■ **ASSIGNMENT**
In the passage about the Hawks' season, by how many points did they beat Albury?

■ **SOURCE TEXT**
The premiership that transpired in 1958 was the reward…….1960 would, hopefully, provide ‘redemption’ for the close-shave the Hawks had suffered against Yarrawonga in the previous season’s decider…………

Coleraine’s Lex James, who was rated one of country football’s finest defenders, was added to an already imposing list. Greta winger Brian Hallahan, and a strongly-built key position player from Moyhu, Billy McKenzie, shone out, as did a batch of Junior League hopefuls, including devil-may-care backman Bob Atkinson from South Wanderers and, of course, young Marklew, the blossoming utility from Combined Churches.

There was a steely resolve in the Hawk camp during the season, as they swept to a dozen conclusive wins; the most ruthless of them a 103-point belting of Albury – 15.20 to 0.7.

But they were ‘off the boil’ against middle-rungers Corowa in Round 13, and trailed by 32 points mid-way through the last term. A withering five-goal burst left them one point shy at siren-time.

That was the only blemish on the road to the finals. But a slight hiccup occurred in the Round 18 clash with Benalla.

(Stored data)
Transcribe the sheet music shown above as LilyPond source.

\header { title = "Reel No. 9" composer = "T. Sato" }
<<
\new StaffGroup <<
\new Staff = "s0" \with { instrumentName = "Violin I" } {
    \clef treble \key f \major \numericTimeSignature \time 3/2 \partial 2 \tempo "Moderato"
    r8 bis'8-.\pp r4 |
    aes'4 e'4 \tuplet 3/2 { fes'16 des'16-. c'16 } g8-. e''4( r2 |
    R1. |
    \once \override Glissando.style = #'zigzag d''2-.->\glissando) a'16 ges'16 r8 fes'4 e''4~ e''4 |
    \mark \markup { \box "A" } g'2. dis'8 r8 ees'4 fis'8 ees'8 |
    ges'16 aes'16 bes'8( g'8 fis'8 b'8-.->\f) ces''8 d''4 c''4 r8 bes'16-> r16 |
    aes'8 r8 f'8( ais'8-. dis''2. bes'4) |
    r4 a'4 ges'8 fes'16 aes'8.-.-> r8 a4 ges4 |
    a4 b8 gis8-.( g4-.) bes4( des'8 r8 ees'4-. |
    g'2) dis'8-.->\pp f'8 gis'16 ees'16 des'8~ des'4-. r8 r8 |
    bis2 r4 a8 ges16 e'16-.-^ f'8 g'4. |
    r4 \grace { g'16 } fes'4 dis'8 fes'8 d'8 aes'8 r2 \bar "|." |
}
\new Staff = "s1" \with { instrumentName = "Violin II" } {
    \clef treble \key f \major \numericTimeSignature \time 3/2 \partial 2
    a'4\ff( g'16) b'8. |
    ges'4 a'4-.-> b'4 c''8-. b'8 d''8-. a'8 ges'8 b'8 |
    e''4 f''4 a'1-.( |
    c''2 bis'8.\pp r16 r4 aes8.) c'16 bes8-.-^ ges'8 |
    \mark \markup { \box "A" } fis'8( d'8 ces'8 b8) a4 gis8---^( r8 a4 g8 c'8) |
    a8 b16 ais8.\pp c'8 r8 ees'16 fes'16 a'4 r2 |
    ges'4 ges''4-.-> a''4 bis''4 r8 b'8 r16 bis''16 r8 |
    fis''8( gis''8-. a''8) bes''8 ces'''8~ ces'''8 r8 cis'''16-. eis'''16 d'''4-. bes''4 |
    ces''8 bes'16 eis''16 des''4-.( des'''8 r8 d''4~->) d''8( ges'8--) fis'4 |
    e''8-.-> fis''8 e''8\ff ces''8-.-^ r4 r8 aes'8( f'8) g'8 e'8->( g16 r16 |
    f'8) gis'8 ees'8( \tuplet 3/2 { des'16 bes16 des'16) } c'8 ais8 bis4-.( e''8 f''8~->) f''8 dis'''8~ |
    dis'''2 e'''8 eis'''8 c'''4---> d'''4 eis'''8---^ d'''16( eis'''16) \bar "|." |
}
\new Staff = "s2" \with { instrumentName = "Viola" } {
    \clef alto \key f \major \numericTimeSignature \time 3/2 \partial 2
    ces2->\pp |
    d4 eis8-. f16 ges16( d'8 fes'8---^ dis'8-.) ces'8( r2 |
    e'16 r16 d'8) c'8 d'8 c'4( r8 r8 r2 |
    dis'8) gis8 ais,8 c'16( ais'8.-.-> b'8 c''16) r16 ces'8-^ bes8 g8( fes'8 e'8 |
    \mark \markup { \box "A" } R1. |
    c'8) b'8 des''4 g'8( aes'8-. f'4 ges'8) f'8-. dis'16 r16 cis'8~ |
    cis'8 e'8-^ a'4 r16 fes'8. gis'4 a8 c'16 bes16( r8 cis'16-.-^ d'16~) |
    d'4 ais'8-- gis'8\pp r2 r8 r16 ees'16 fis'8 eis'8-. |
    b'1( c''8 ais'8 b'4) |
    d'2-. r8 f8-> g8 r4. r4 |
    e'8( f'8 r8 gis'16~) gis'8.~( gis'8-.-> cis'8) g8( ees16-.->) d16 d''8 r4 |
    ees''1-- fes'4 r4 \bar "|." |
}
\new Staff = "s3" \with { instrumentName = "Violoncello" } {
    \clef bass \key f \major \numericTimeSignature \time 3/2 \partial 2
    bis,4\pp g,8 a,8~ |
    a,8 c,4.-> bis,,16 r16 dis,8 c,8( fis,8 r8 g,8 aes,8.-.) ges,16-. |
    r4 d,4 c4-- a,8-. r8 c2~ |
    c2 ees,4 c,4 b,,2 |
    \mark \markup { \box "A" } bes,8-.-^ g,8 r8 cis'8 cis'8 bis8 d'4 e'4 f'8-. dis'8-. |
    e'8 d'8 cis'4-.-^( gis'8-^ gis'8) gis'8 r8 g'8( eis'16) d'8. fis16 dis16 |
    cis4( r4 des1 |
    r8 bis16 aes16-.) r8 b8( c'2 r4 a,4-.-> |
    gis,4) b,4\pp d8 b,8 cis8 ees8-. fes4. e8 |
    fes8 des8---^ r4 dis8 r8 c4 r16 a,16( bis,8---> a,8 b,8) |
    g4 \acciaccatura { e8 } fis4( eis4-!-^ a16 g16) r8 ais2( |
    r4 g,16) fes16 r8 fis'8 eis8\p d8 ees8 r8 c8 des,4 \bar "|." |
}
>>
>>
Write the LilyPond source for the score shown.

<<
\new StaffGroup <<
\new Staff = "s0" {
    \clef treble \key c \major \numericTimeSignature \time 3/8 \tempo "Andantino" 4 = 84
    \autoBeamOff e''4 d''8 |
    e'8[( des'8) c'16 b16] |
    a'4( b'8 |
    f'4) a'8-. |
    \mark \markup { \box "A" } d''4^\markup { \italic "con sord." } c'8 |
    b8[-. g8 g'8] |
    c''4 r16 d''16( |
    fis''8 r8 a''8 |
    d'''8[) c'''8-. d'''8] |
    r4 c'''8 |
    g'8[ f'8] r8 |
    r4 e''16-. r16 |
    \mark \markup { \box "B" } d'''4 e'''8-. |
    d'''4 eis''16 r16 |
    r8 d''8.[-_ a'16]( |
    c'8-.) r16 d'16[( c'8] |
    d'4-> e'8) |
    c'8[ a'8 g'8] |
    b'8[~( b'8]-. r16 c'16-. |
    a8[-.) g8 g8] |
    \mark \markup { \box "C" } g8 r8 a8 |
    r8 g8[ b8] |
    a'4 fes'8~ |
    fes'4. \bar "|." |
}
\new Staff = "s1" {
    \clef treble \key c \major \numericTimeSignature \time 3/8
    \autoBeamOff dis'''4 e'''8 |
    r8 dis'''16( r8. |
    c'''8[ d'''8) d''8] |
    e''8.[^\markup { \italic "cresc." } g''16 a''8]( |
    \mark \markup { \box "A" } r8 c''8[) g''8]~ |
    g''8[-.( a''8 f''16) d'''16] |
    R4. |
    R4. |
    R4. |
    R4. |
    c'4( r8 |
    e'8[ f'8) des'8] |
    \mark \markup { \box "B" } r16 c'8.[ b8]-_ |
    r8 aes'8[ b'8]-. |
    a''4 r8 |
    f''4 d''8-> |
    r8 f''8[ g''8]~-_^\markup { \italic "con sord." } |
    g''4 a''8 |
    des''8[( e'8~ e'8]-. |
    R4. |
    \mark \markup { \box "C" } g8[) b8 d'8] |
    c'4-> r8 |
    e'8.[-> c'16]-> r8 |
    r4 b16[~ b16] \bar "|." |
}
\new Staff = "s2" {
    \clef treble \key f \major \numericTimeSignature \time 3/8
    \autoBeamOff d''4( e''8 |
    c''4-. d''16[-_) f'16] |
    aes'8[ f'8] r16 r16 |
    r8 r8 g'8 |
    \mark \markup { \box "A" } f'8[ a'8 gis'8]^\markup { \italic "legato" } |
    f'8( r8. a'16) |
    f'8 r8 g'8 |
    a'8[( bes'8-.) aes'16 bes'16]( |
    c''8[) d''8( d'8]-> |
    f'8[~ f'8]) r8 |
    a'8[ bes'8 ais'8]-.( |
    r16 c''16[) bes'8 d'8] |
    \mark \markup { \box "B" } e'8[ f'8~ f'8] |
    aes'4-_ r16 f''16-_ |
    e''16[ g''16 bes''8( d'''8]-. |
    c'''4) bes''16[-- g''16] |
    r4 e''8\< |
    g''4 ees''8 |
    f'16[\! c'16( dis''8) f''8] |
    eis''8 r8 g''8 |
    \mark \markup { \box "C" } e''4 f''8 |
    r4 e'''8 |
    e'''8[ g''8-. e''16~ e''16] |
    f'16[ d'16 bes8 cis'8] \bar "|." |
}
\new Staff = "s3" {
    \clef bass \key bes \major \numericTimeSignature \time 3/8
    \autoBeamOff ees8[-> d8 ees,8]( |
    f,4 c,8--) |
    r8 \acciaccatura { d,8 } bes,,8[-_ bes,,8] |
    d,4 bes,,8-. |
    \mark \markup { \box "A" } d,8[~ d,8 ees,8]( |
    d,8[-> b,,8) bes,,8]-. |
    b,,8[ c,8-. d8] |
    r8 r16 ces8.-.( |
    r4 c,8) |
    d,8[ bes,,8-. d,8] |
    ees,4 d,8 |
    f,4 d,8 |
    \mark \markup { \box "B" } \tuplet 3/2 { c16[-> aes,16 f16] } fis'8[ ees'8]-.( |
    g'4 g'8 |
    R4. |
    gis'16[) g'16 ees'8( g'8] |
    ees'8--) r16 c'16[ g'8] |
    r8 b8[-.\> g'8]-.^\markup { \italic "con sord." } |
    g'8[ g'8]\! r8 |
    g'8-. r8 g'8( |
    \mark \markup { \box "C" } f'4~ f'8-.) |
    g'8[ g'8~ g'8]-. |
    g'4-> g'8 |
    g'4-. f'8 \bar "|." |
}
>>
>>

■ **ANSWER**
103 points (15.20 to 0.7).